Federal Reserve Governor Christopher Waller said on Sunday that
markets should now pay attention to the "endpoint" of rate
increases, not the pace of each move, and the endpoint is likely
"a ways off".
The comments from Waller, a voting member of the rate-setting
committee this year, follow softer-than-expected inflation data
for October that led to a euphoric market rally last week, with
the S&P 500 logging its biggest weekly percentage gains in about
five months.
"The message is coming loud and clear from the Fed, investors
should hold their horses when it comes to expectations of looser
monetary policy," said Susannah Streeter, senior investment and
markets analyst at Hargreaves Lansdown.
Traders now expect the Fed to hike interest rates in December by
a half point, and expect terminal rate in the range of
4.75%-5.0% in May 2023.
At 5:30 a.m.
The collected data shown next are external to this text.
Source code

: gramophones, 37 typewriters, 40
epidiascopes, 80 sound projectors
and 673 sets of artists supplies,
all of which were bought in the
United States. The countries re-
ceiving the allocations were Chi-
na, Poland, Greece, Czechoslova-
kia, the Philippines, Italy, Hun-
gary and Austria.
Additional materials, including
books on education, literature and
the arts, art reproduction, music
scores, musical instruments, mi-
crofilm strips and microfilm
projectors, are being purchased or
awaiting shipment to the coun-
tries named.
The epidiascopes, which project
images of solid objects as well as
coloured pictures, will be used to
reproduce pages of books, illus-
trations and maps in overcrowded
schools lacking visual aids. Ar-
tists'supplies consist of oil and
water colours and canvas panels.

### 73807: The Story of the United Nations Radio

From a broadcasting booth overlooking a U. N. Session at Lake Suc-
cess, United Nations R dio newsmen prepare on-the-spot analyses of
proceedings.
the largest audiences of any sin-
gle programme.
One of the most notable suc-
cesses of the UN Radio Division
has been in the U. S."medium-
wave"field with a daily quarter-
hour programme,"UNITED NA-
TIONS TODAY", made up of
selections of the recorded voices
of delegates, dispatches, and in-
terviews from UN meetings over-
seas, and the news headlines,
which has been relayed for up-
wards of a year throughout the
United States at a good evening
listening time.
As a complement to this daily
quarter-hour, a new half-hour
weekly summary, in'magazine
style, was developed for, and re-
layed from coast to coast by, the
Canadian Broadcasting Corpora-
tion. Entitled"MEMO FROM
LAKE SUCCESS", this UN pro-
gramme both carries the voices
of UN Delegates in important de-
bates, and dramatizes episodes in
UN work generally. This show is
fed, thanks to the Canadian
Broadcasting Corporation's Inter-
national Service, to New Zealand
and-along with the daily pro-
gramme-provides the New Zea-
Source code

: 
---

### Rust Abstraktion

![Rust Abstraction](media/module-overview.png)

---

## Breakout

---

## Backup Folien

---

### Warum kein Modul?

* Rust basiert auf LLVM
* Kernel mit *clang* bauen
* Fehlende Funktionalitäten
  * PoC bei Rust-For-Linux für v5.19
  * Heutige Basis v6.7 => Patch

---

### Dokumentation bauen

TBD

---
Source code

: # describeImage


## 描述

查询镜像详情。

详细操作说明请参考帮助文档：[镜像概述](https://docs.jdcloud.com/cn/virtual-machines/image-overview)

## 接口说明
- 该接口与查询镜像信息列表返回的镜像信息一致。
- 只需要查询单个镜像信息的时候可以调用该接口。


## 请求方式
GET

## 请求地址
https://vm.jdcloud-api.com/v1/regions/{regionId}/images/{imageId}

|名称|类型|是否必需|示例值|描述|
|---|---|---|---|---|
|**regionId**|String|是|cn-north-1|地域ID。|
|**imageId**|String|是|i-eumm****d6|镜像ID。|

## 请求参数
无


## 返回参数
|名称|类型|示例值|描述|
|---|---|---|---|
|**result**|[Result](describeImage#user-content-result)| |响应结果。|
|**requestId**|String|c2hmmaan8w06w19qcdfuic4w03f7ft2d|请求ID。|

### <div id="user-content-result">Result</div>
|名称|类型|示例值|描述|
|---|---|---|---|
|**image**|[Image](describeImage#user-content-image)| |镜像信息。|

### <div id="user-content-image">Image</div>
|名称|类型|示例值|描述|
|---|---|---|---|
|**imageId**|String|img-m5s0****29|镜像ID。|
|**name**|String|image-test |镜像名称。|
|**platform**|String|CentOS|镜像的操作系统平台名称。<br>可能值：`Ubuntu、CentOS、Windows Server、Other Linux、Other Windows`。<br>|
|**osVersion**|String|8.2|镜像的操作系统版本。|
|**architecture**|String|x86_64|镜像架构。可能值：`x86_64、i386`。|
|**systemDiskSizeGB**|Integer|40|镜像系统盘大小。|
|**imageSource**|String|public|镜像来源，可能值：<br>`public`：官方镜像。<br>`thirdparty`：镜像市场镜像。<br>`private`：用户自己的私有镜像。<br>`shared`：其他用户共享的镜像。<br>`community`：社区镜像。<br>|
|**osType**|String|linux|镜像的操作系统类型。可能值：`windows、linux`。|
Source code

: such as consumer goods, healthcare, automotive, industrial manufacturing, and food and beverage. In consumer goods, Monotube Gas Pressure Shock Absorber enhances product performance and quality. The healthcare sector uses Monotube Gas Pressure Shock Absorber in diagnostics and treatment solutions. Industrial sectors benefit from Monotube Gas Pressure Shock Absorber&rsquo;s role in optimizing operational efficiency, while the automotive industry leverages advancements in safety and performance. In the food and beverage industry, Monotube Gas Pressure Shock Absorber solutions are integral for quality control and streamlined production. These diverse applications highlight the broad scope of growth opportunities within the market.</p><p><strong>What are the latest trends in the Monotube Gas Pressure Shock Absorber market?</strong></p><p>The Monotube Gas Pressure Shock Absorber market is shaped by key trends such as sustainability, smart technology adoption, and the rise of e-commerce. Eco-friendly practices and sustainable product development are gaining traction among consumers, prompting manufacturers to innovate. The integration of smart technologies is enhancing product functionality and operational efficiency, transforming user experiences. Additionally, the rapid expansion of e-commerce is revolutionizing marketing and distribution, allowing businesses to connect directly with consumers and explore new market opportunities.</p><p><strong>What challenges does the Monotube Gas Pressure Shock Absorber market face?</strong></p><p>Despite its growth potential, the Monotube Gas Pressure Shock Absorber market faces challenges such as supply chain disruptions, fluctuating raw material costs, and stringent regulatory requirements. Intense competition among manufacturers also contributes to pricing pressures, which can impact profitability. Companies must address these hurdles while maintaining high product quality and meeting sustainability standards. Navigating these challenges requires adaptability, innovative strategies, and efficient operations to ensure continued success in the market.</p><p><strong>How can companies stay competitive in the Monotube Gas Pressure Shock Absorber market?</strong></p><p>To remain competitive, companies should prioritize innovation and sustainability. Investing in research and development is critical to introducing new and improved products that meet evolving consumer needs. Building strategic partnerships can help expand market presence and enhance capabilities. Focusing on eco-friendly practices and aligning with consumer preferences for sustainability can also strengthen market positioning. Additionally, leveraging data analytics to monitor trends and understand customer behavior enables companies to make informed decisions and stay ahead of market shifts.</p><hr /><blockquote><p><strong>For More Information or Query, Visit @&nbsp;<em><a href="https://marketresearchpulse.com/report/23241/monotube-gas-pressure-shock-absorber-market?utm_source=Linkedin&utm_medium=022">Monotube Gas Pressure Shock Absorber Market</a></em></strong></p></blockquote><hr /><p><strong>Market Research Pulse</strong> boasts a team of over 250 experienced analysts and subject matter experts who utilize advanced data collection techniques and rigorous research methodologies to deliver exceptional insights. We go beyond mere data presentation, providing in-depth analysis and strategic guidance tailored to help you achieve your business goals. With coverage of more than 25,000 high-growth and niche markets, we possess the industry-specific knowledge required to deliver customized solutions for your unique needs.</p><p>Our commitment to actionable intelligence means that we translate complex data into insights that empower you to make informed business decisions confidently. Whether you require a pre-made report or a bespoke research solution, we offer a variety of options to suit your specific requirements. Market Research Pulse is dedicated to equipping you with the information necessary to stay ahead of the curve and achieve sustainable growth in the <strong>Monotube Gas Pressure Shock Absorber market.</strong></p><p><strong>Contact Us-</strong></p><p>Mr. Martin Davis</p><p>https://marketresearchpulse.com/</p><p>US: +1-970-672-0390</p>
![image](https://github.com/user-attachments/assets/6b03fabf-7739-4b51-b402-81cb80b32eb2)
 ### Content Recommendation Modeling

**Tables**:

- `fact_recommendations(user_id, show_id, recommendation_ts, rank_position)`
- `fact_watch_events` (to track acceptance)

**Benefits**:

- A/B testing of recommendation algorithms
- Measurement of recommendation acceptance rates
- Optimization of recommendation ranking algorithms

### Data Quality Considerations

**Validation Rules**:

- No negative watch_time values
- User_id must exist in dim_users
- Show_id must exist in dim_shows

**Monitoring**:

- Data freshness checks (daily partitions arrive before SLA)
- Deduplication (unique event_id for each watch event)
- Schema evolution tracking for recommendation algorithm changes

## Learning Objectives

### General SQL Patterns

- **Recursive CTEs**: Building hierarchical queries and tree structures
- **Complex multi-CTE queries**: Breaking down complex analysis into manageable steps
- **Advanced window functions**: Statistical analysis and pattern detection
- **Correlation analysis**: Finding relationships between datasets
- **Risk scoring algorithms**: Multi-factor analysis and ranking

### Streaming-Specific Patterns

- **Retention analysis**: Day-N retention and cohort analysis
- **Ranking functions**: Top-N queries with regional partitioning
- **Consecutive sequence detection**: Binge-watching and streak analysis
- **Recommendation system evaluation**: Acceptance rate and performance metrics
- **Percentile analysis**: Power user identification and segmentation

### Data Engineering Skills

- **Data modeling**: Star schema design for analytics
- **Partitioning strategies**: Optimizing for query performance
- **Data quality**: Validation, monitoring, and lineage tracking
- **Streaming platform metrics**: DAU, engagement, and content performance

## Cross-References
ET, Dow e-minis were down 82 points, or 0.24%, S&P
500 e-minis were down 14 points, or 0.35%, and Nasdaq 100
e-minis were down 71.5 points, or 0.60%.
Growth stocks gave back some gains from last week, with Apple
Inc, Intel Corp and Amazon.com down about 1% each in premarket
trading.
Tesla Inc dropped about 2% as Chief Executive Elon Musk said "I
have too much work on my plate" when asked about his recent
acquisition of Twitter and his leadership of the
electric-vehicle maker.
In the week ahead, investors will closely monitor a slew of
economic data, including retail sales numbers on Wednesday.
Chinese leader Xi Jinping and U.S. President Joe Biden met on
Monday for long-awaited talks that come as relations between
their countries are at their lowest in decades, marred by
disagreements over a host of issues from Taiwan to trade.